WHAT TO DO:
1. Using the maze problem statement, answer these:
(a) How many accepted submissions does it list?
(b) What shape is the maze?
(c) What happens to Celica's mobility when he goes into a lattice dominated by a monster?
2. Reproduce word for word the part of the maze problem statement between "ZOJ 3652Maze" and "a important task.", inclusive.

PASSAGE TO READ:

-*-

ZOJ 3652Maze

Maze

Time Limit : 4000/2000ms (Java/Other)   Memory Limit : 131072/65536K (Java/Other)
Total Submission(s) : 44   Accepted Submission(s) : 13
Problem Description
Celica is a brave person and believer of a God in the bright side. He always fights against the monsters that endanger humans. One day, he is asked to go through a maze to do a important task.

The maze is a rectangle of n*m, and Celica is at (x1, y1) at the beginning while he needs to go to (x2, y2). And Celica has a Mobility of l. When he moves a step the movility will decreased by 1. If his mobility equals to 0, he can't move anymore in this turn. And no matter how much mobility Celica uses in one turn, his movility will become l again in the next turn. And a step means move from one lattice to another lattice that has an adjacent edge.

However, due to the world's rule and the power of magic, there is something called Dominance in the maze. Some lattices may be dominated by some monsters and if Celica goes into these lattices, his mobility will be reduced to 0 at once by the monster's magic power. And monsters have strong "Domain awareness" so one lattice won't be dominated by more than one monster.

-*-

DATASET EXCERPTS:
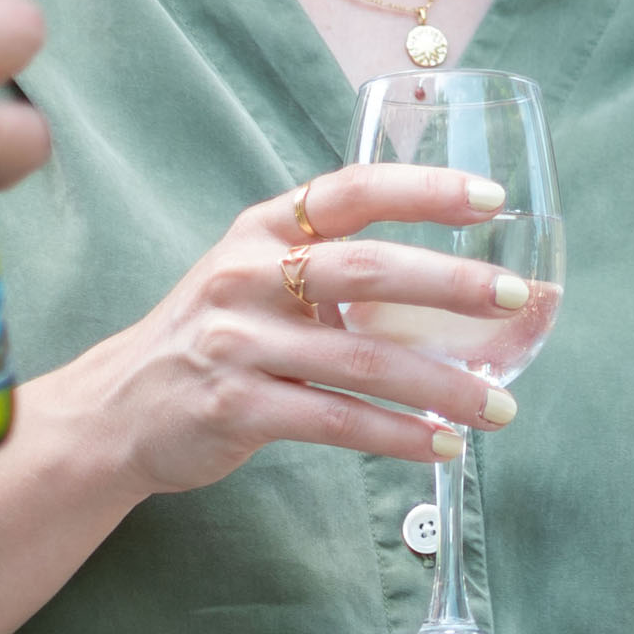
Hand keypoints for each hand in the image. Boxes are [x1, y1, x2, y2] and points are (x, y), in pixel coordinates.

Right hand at [45, 166, 532, 499]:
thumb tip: (461, 292)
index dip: (423, 188)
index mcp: (263, 230)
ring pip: (362, 361)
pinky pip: (335, 421)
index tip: (490, 199)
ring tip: (500, 408)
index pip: (352, 191)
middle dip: (453, 284)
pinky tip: (441, 445)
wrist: (114, 410)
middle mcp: (247, 274)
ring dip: (442, 386)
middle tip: (519, 300)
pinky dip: (396, 435)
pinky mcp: (235, 406)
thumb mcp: (258, 281)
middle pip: (368, 270)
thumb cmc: (213, 339)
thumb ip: (338, 275)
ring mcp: (237, 341)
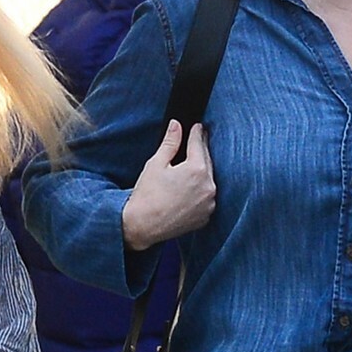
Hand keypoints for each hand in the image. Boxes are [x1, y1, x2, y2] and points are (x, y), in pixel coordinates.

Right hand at [121, 120, 215, 251]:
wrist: (142, 227)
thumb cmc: (147, 196)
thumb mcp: (156, 164)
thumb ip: (170, 143)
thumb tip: (176, 125)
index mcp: (196, 169)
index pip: (199, 143)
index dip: (197, 132)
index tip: (198, 127)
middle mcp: (208, 186)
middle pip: (207, 160)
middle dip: (200, 151)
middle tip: (196, 142)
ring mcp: (209, 203)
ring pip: (209, 179)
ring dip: (202, 171)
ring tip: (190, 168)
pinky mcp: (206, 216)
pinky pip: (207, 197)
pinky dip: (201, 190)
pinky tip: (189, 189)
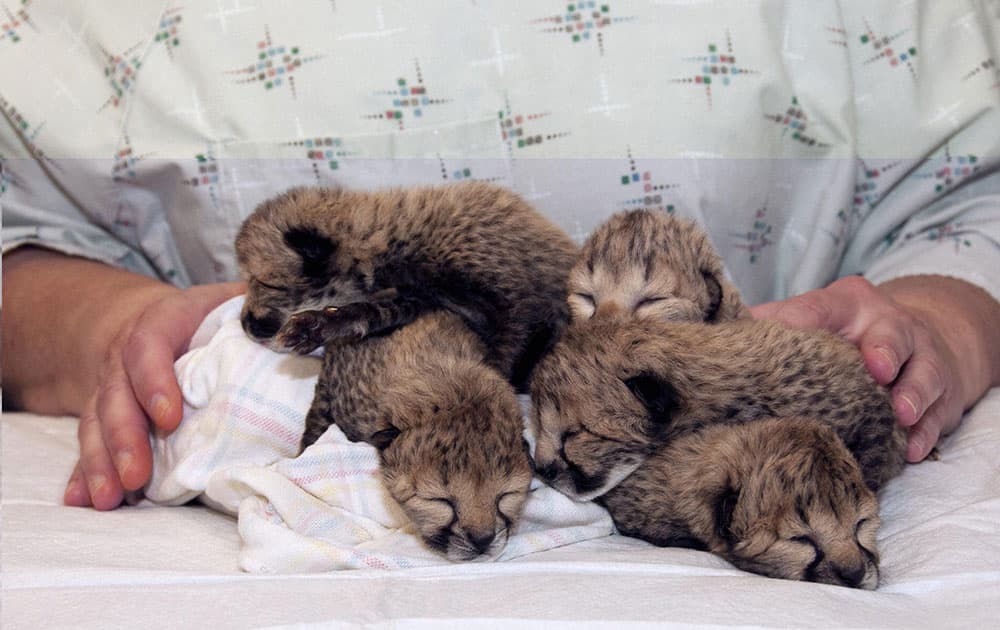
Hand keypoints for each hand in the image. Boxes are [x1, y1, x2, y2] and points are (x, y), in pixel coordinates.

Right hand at [63, 282, 244, 508]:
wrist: (154, 319)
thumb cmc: (205, 317)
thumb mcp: (228, 301)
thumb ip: (257, 313)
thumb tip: (301, 324)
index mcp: (160, 325)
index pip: (148, 348)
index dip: (155, 381)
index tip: (170, 417)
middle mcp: (125, 358)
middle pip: (117, 396)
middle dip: (125, 439)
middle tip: (136, 477)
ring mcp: (111, 389)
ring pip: (97, 425)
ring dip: (101, 464)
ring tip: (110, 499)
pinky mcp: (104, 417)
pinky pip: (90, 444)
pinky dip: (85, 473)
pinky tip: (84, 499)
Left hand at [750, 275, 998, 462]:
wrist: (915, 343)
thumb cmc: (847, 333)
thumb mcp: (812, 319)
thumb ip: (774, 324)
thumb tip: (728, 334)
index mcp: (848, 304)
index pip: (823, 306)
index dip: (807, 317)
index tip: (792, 330)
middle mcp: (891, 326)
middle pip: (893, 334)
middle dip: (886, 350)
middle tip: (876, 368)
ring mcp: (921, 360)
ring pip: (925, 373)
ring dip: (913, 395)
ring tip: (901, 414)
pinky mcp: (940, 395)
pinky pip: (938, 415)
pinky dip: (925, 432)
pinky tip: (910, 448)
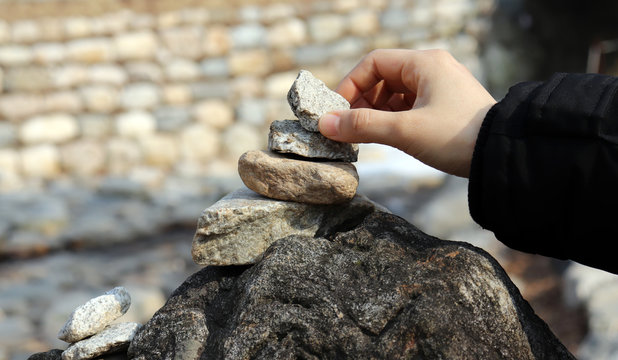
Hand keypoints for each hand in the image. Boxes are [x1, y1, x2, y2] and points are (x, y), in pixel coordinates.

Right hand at [318, 49, 495, 177]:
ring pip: (396, 94)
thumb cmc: (457, 137)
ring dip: (377, 113)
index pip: (374, 63)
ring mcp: (441, 88)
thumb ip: (362, 126)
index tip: (338, 111)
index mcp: (424, 64)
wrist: (504, 155)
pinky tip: (389, 138)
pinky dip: (394, 119)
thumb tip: (325, 125)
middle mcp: (433, 69)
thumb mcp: (404, 131)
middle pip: (384, 78)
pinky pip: (410, 106)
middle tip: (350, 127)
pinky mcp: (446, 106)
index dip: (351, 85)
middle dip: (363, 102)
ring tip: (368, 136)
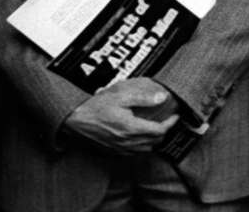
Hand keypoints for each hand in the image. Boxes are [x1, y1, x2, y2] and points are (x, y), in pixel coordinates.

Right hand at [63, 77, 178, 153]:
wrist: (74, 120)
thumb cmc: (95, 107)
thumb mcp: (120, 96)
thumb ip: (143, 97)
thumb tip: (162, 97)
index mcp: (131, 128)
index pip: (160, 131)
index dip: (171, 123)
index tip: (175, 116)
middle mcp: (127, 142)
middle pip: (155, 141)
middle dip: (164, 131)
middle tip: (167, 120)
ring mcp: (119, 149)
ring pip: (145, 149)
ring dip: (153, 140)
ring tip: (156, 128)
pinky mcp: (112, 151)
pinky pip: (133, 153)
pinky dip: (141, 146)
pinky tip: (139, 136)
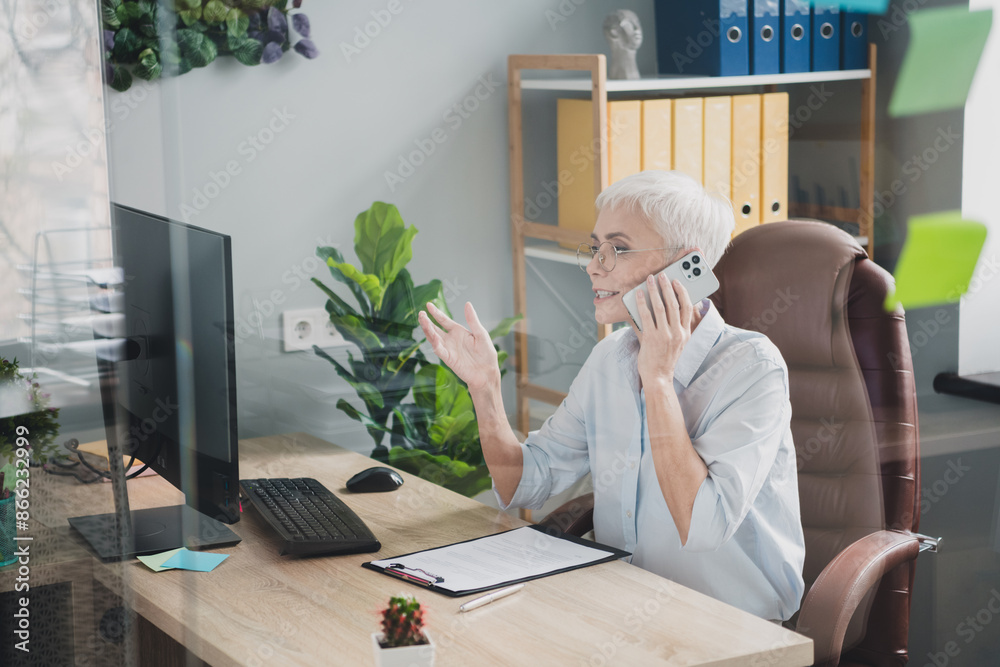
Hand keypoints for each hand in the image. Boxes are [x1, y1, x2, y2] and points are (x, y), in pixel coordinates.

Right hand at [418, 302, 499, 392]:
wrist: (487, 373)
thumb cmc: (486, 354)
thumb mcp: (481, 334)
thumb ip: (472, 320)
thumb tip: (467, 304)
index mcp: (458, 332)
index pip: (444, 320)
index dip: (436, 313)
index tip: (429, 305)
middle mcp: (451, 340)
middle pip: (435, 329)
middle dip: (427, 321)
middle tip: (421, 313)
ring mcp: (448, 349)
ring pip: (434, 338)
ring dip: (428, 330)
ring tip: (423, 321)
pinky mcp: (448, 359)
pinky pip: (440, 350)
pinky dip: (435, 344)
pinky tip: (433, 337)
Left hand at [634, 273, 693, 388]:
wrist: (658, 377)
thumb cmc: (665, 358)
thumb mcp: (676, 342)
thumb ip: (672, 325)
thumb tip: (660, 304)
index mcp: (685, 333)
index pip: (688, 308)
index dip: (683, 292)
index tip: (677, 282)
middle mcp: (677, 333)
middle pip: (674, 303)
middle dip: (667, 286)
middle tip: (662, 275)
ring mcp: (664, 335)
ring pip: (660, 306)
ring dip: (654, 290)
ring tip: (650, 280)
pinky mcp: (651, 338)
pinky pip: (645, 315)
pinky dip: (641, 302)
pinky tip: (638, 294)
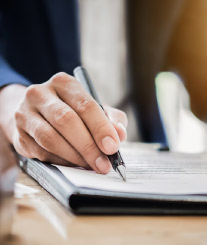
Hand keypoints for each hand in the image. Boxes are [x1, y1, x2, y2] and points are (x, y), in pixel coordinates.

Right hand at [0, 73, 126, 173]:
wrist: (36, 114)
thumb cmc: (72, 111)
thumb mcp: (95, 109)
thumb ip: (111, 119)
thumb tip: (120, 134)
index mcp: (63, 83)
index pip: (85, 105)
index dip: (100, 128)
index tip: (112, 147)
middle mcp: (41, 94)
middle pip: (66, 120)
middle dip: (88, 146)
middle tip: (104, 164)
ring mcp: (25, 113)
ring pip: (51, 138)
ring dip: (75, 157)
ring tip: (92, 165)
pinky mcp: (19, 134)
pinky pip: (42, 152)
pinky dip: (62, 161)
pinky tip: (74, 163)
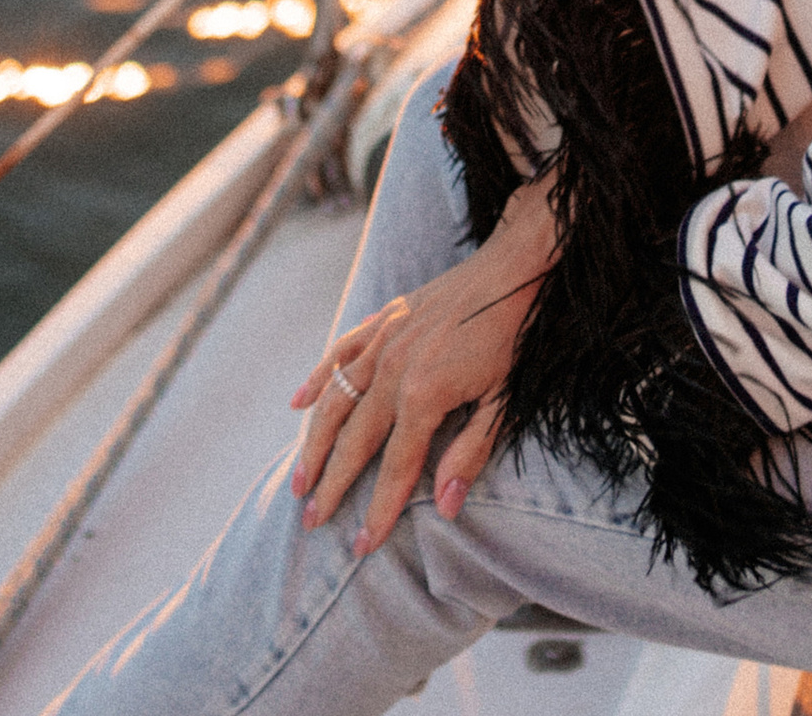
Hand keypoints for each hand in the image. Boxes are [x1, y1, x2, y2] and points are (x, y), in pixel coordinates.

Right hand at [287, 170, 556, 556]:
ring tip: (299, 481)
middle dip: (332, 486)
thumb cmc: (514, 335)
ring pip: (336, 401)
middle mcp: (393, 369)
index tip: (361, 547)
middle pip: (353, 440)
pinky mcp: (385, 319)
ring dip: (313, 444)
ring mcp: (384, 341)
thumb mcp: (505, 400)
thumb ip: (471, 453)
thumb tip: (446, 508)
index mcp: (424, 395)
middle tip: (310, 522)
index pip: (395, 468)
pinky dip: (318, 378)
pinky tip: (298, 403)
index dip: (378, 511)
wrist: (513, 266)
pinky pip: (340, 352)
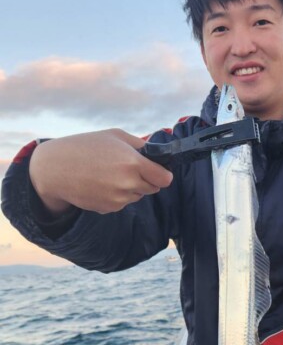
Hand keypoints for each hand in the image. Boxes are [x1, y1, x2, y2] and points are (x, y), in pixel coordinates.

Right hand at [29, 128, 172, 214]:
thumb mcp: (115, 136)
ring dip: (131, 187)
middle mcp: (128, 183)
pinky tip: (100, 183)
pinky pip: (122, 203)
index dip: (163, 173)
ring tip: (109, 173)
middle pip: (153, 188)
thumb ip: (140, 146)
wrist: (55, 168)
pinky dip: (117, 195)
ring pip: (137, 196)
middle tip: (127, 167)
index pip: (165, 178)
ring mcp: (118, 199)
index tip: (158, 170)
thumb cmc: (85, 146)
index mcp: (133, 163)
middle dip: (146, 179)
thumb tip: (159, 154)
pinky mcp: (109, 209)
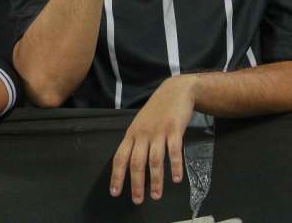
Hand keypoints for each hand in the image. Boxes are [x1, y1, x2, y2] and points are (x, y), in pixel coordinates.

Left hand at [110, 75, 195, 203]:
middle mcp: (142, 134)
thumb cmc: (157, 111)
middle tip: (137, 200)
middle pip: (136, 162)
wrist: (175, 91)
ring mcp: (158, 132)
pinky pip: (173, 151)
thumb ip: (136, 142)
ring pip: (154, 159)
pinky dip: (175, 166)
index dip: (117, 175)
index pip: (120, 157)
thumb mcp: (141, 124)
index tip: (115, 192)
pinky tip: (176, 179)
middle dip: (136, 183)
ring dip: (156, 180)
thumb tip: (130, 165)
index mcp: (132, 134)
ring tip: (156, 195)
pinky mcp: (174, 129)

-*-

SOLUTIONS BY TASK:
1.
(a) 13
(b) A rectangle of n*m
(c) It is reduced to 0 at once by the monster's magic power.

2.
ZOJ 3652Maze

Maze

Time Limit : 4000/2000ms (Java/Other)   Memory Limit : 131072/65536K (Java/Other)
Total Submission(s) : 44   Accepted Submission(s) : 13
Problem Description
Celica is a brave person and believer of a God in the bright side. He always fights against the monsters that endanger humans. One day, he is asked to go through a maze to do a important task.